MP#60 l'épidémie en littérature...

Publié le par martine chiorino

MP#60 l'épidémie en littérature...

Très bon article présentant 6 romans sur une épidémie, nous vous donnons le lien en bas pour le parcourir, bien que tout conseil de lecture soit caduque d'un point de vue pratique, vu qu'il est quasi impossible de se faire livrer un colis...Et qu'il ne faut pas !
Ceci dit, il manque deux (excellents) bouquins. Peut être ne sont ils pas cité dans cette liste parce que ce ne sont pas des ouvrages de littérature générale, mais des romans de SF ou d'horreur. Et pourtant...
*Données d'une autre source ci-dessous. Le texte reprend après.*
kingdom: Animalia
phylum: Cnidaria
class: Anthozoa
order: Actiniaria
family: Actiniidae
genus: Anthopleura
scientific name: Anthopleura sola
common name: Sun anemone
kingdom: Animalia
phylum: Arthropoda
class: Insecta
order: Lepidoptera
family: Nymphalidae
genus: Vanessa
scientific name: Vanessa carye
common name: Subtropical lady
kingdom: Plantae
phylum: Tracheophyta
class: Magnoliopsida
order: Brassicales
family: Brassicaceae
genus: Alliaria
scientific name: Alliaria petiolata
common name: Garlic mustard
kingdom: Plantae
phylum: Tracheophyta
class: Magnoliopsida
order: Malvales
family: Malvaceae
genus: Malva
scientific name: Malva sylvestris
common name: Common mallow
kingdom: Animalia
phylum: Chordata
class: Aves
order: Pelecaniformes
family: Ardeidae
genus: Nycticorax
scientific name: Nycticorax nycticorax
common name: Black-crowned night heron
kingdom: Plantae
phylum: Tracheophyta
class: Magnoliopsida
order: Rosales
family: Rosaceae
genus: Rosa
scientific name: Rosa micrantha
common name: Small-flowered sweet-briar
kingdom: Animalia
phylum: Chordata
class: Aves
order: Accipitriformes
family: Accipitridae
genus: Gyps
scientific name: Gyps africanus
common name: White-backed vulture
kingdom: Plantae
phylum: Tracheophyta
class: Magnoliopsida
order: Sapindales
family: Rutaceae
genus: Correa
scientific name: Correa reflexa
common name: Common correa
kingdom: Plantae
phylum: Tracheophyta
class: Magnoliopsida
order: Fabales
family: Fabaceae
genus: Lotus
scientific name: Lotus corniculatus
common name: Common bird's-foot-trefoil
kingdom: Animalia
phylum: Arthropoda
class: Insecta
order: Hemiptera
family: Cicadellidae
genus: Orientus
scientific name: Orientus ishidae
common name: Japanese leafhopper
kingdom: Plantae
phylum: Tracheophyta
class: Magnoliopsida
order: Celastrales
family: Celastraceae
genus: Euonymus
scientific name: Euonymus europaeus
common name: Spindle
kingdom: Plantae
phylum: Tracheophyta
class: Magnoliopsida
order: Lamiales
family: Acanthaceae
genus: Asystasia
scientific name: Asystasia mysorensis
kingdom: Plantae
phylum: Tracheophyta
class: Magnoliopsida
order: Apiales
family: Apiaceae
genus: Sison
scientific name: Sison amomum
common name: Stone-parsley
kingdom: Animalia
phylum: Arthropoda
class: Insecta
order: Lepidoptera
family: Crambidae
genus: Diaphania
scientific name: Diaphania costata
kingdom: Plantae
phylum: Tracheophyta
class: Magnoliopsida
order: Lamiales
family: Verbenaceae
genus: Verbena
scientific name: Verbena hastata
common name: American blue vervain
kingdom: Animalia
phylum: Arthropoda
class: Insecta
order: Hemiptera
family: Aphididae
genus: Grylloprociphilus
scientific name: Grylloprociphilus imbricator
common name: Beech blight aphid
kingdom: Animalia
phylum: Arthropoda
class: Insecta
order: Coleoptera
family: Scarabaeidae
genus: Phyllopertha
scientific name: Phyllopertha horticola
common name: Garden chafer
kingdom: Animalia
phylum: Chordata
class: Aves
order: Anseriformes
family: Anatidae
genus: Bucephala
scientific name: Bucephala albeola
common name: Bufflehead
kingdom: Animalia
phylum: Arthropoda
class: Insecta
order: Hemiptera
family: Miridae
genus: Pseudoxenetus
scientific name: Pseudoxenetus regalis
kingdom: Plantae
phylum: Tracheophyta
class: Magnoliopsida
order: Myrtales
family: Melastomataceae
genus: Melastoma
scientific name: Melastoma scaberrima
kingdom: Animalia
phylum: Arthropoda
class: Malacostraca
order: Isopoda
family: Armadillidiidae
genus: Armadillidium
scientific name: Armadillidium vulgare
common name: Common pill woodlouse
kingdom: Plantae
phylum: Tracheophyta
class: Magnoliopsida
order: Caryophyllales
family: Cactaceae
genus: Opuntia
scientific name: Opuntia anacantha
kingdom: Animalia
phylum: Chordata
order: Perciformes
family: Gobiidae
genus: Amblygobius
Le principal roman sur le sujet est Le Fléau (The Stand) de Stephen King, paru en 1978 et révisé (considérablement allongé) en 1980.
Il décrit une épidémie de super grippe qui éradique une bonne partie de l'humanité. Les survivants vont se répartir en deux camps, aux buts diamétralement opposés, reproduisant ainsi la lutte éternelle du Bien contre le Mal.
Une adaptation filmée (mini série) de bonne qualité est sortie en 1994 (durée 6H, avec Gary Sinise, Molly Ringwald, Jamey Sheridan, Laura San Giacomo, Miguel Ferrer, Rob Lowe,...).
Pour écrire ce roman, Stephen King dit avoir été inspiré par La Terre demeure (titre original : Earth Abides), un roman de SF post-apocalyptique de l'américain George R. Stewart paru en 1949.
Le pitch : Isherwood "Ish" Williams, un étudiant américain en écologie demeure isolé dans les montagnes pendant plusieurs semaines. En regagnant la ville la plus proche il découvre qu'en son absence une pandémie foudroyante est survenue. En parcourant les États-Unis, il réalise que l'humanité a quasiment totalement disparu, à l'exception de quelques individus.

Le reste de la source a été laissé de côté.